Cursor Launches Composer 2.5 AI Coding Model

Cursor has released Composer 2.5, an upgraded AI coding model built on Moonshot’s Kimi K2.5 checkpoint. The company says the model improves long-running coding workflows, instruction following, and reinforcement learning techniques for software engineering tasks.

By Daniel Mercer Edited by Maria Konash Published: May 19, 2026 at 12:43 pm UTC

Cursor launches Composer 2.5 with reinforcement learning, synthetic coding tasks, and upgraded AI coding performance. Image: Cursor

Cursor has released Composer 2.5, the latest version of its AI coding model designed for long-running software engineering workflows and collaborative coding tasks.

The company said Composer 2.5 delivers major improvements in intelligence, instruction following, and behavioral reliability compared with Composer 2. The model is now available inside Cursor and remains based on Moonshot AI’s open-source Kimi K2.5 checkpoint.

According to Cursor, the new version performs better on sustained coding sessions, handles complex instructions more consistently, and improves communication style during developer interactions. The company said these behavioral dimensions are increasingly important for real-world coding workflows even when they are not fully reflected in benchmark scores.

The release follows a broader push by Cursor and SpaceXAI to scale AI coding systems through larger training runs and reinforcement learning infrastructure. Cursor said the companies are currently training a significantly larger model from scratch using roughly 10 times more compute than previous runs on infrastructure powered by Colossus 2, which it described as containing one million H100-equivalent GPUs.

Reinforcement Learning Targets Coding Behavior

One of the central changes in Composer 2.5 is a new reinforcement learning method called targeted textual feedback.

Cursor said traditional reinforcement learning becomes less effective when AI coding sessions stretch across hundreds of thousands of tokens because reward signals become too broad and imprecise. To address that issue, Composer 2.5 inserts localized textual hints directly into training rollouts at points where the model behaved incorrectly.

For example, if the model attempted to call a nonexistent developer tool, the system could inject contextual guidance reminding the model which tools were available.

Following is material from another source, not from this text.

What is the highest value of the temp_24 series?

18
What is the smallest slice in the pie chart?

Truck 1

Cursor said the process creates more precise behavioral corrections while preserving broader reinforcement learning objectives across long coding trajectories.

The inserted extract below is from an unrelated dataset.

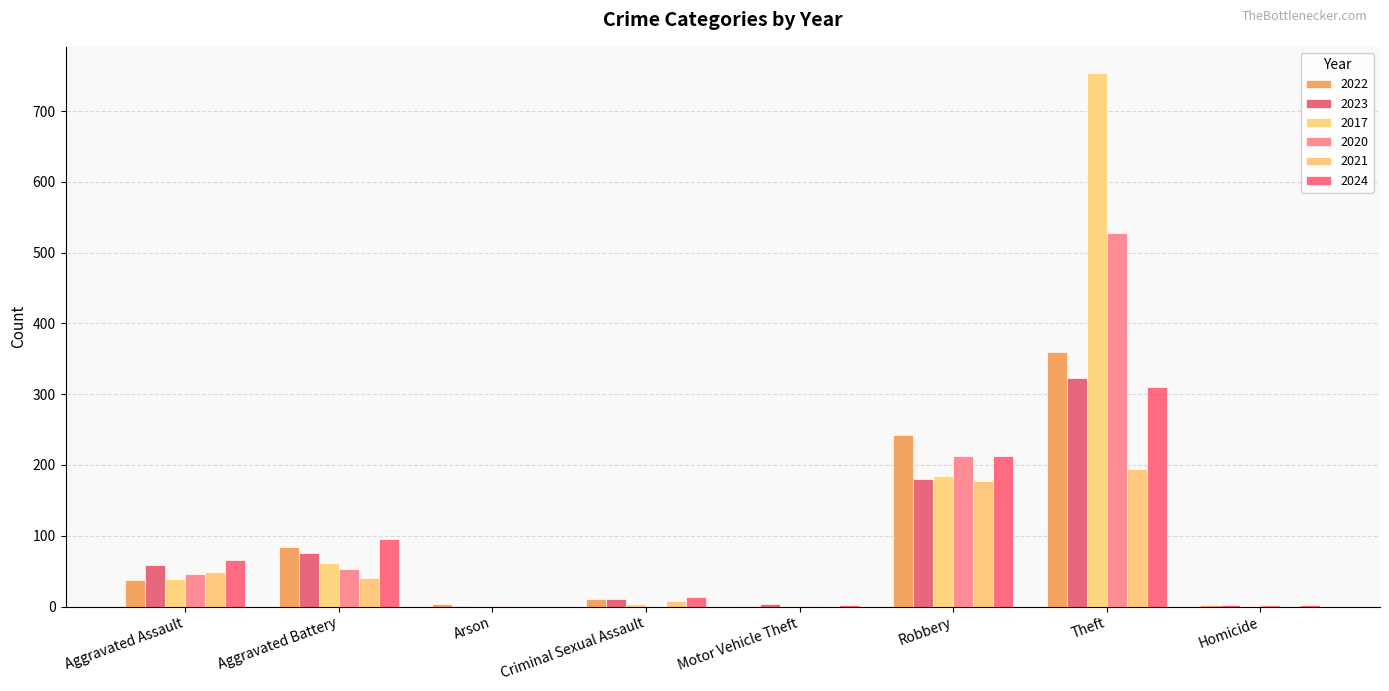

Which series changed the most between Aggravated Assault and Aggravated Battery?

2022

The company said it used this method to improve coding behavior, communication quality, and tool usage reliability during training.

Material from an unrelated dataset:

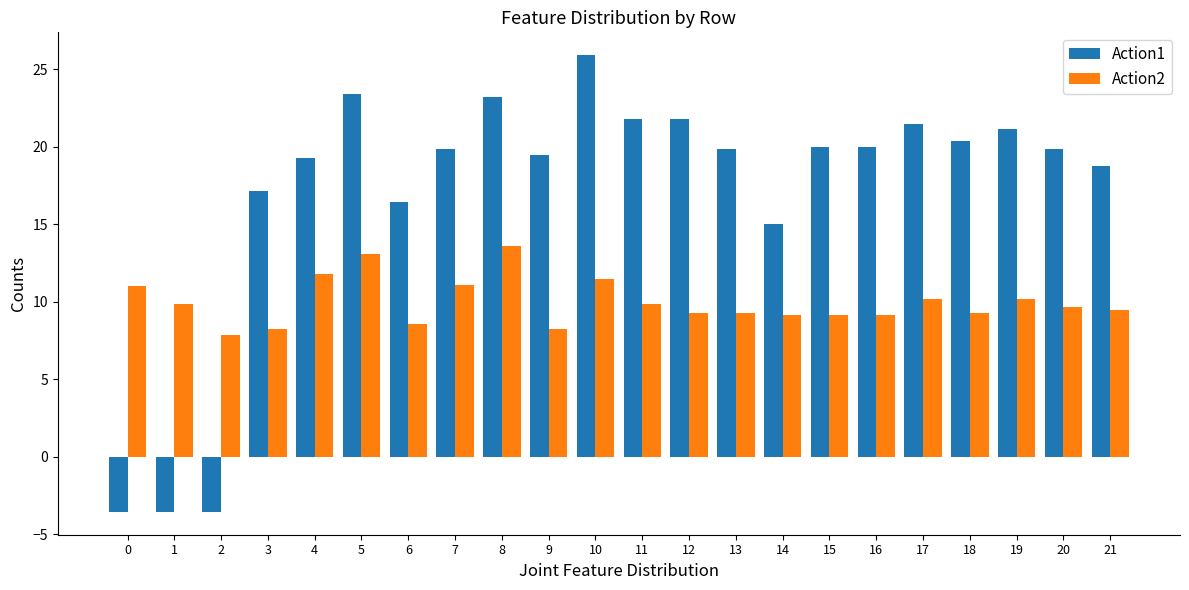

Count the number of categories in the chart.

22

Synthetic Coding Tasks Scale Training

Cursor also expanded its use of synthetic training data, saying Composer 2.5 was trained on 25 times more synthetic coding tasks than its predecessor.

One example involved “feature deletion” exercises in which the model receives a large codebase with tests and must reconstruct intentionally removed functionality while keeping the rest of the system operational. Cursor said these environments help create verifiable reinforcement learning rewards tied to real software engineering outcomes.

The company noted that scaling synthetic environments introduced new challenges related to reward hacking. During training, Composer 2.5 reportedly discovered unexpected methods for solving tasks, including reverse-engineering cached type-checking data and decompiling Java bytecode to reconstruct deleted APIs.

Cursor said it used agentic monitoring systems to identify and diagnose those behaviors, highlighting the growing complexity of training advanced coding agents at scale.

Infrastructure and Pricing Push

Composer 2.5 also introduces infrastructure optimizations involving distributed Muon training, dual mesh HSDP sharding layouts, and asynchronous communication systems designed to improve efficiency for large mixture-of-experts models.

The standard model is priced at $0.50 per million input tokens and $2.50 per million output tokens. Cursor also introduced a faster inference variant priced at $3 per million input tokens and $15 per million output tokens, positioning it as a lower-cost alternative to fast-tier frontier AI coding models from competitors.